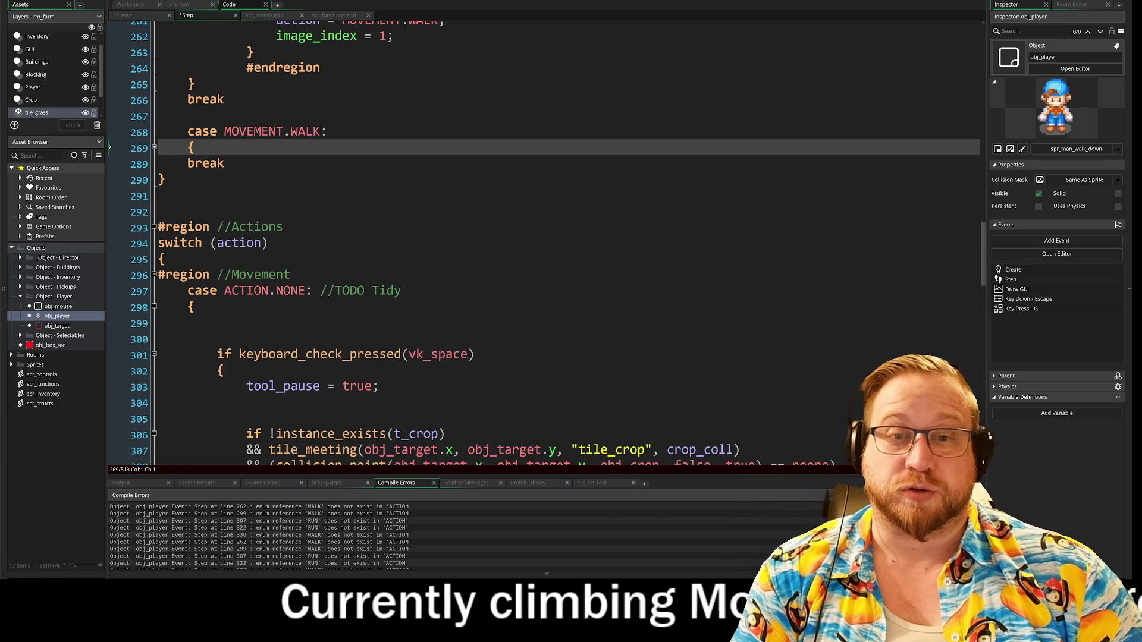
pyautogui.press('Down')
pyautogui.press('End')
pyautogui.press('Return')
pyautogui.press('Return')
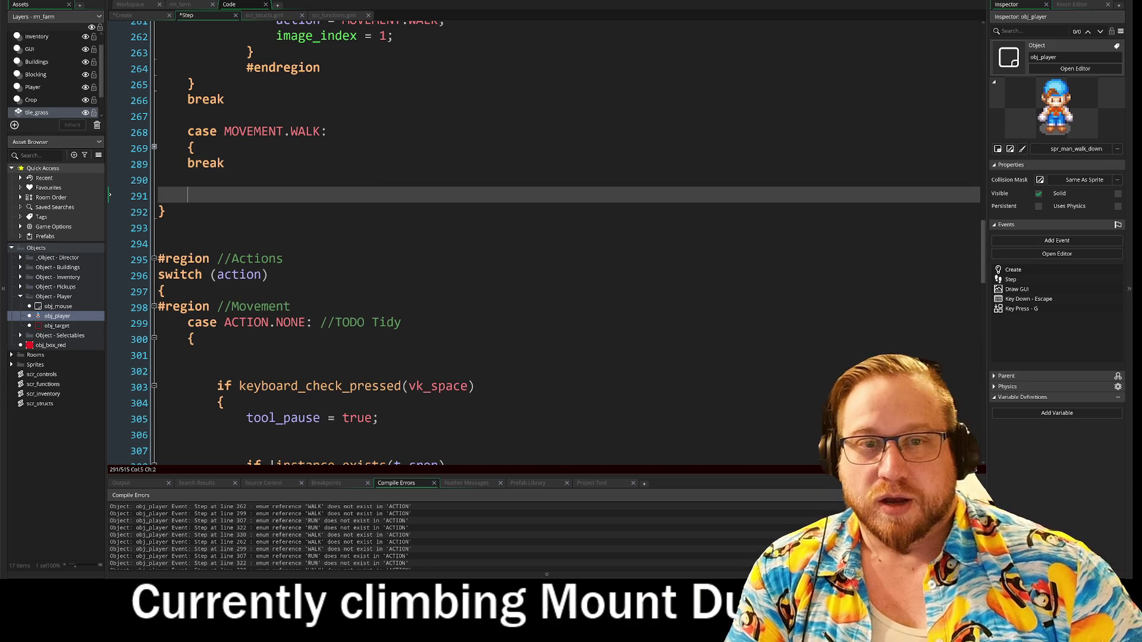
# - Collapse the MOVEMENT.IDLE case body
pyautogui.scroll(3, 154, 148)
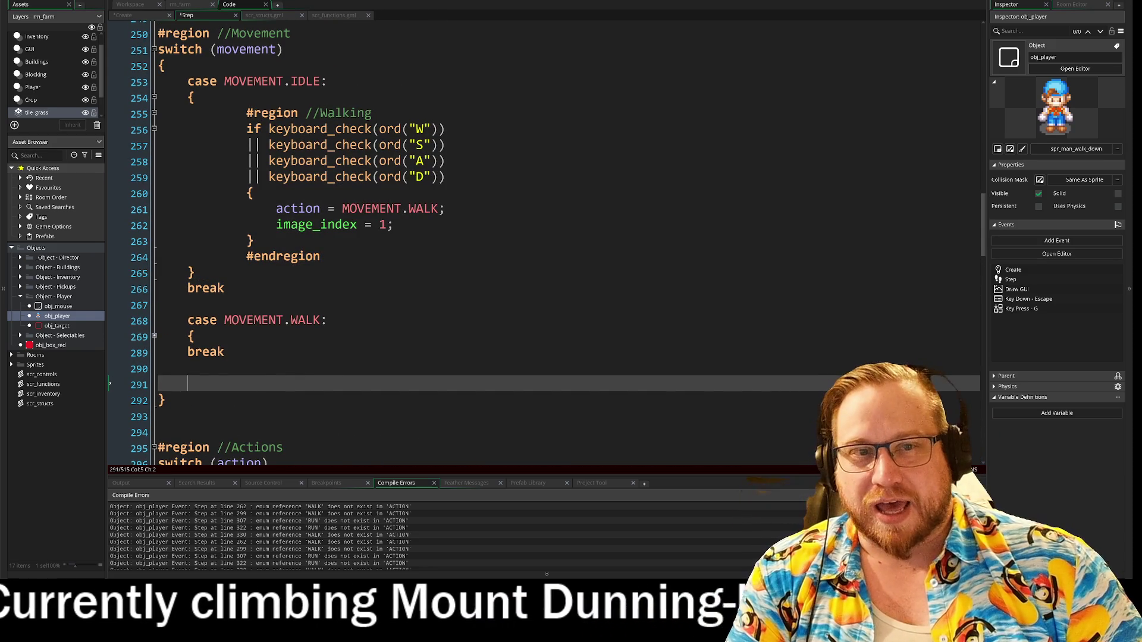
pyautogui.moveTo(247, 113)
pyautogui.mouseDown()
pyautogui.moveTo(445, 145)
pyautogui.moveTo(393, 224)
pyautogui.mouseUp()
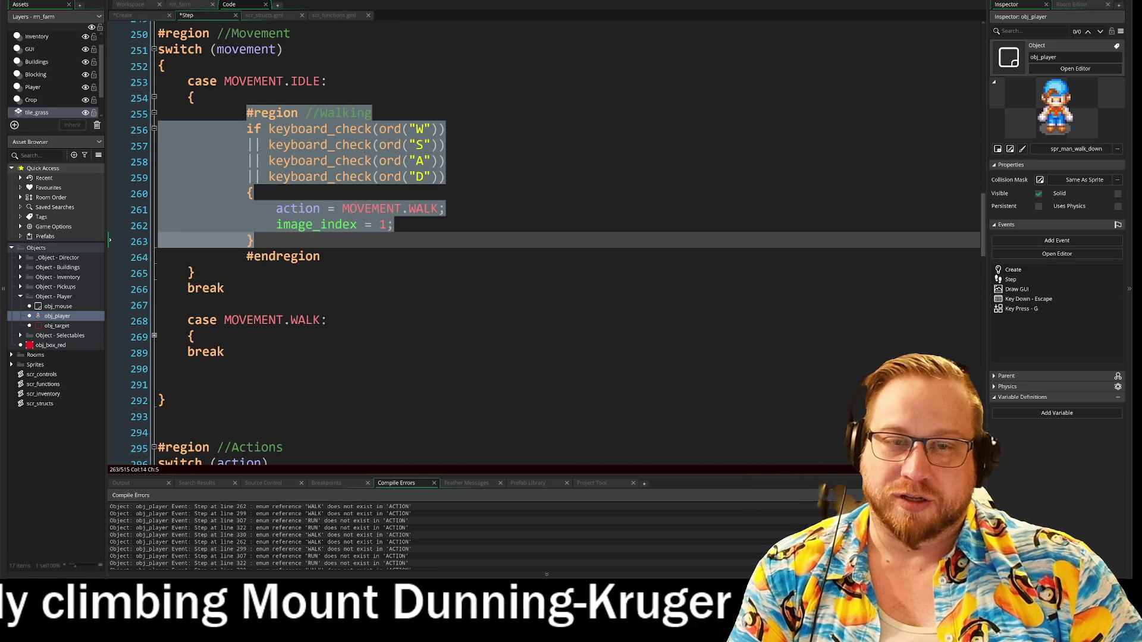
pyautogui.click(253, 241)
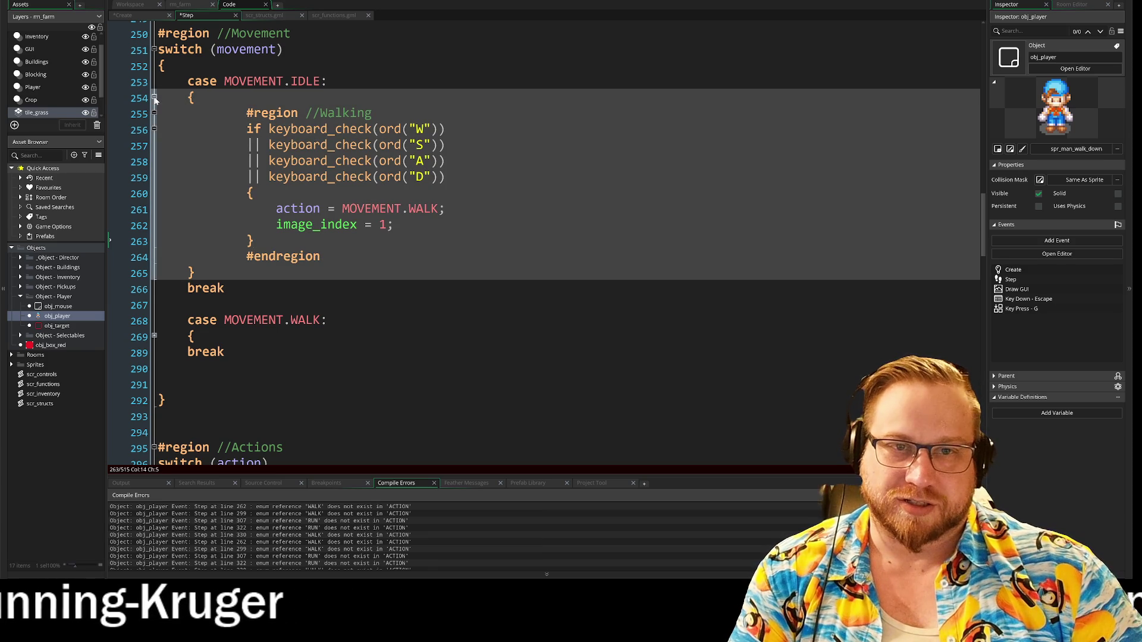
pyautogui.click(154, 97)
pyautogui.scroll(-15, 154, 98)
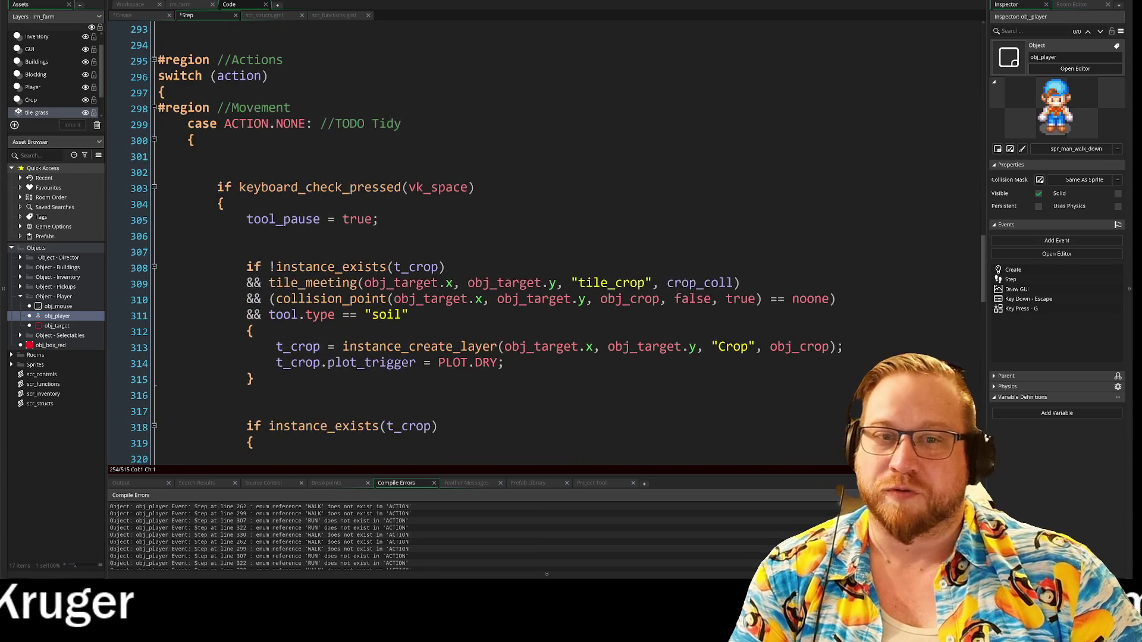
pyautogui.scroll(-3, 483, 243)
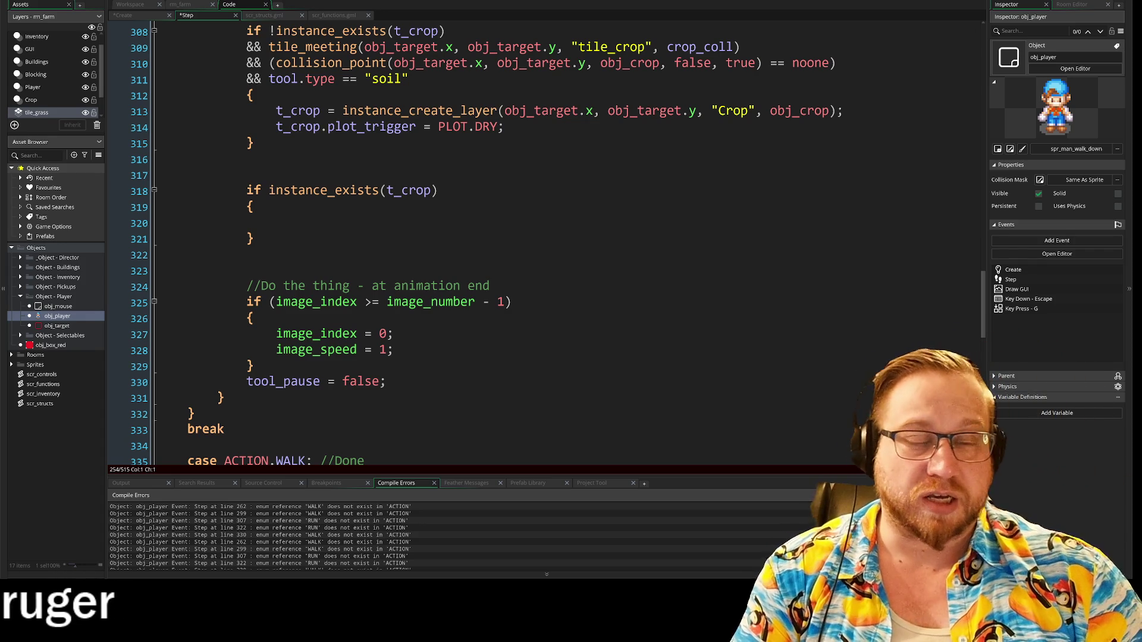
pyautogui.scroll(1, 440, 125)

☆ ☆ ☆ ☆ ☆ ☆ ☆

Starting at the line that contains "pyautogui.click(253, 241)" and ending with the last line of the data, transcribe every line exactly; skip the pictures.

EXPECTED OUTPUT:
pyautogui.click(253, 241)
pyautogui.click(154, 97)
pyautogui.scroll(-15, 154, 98)
pyautogui.scroll(-3, 483, 243)
pyautogui.scroll(1, 440, 125)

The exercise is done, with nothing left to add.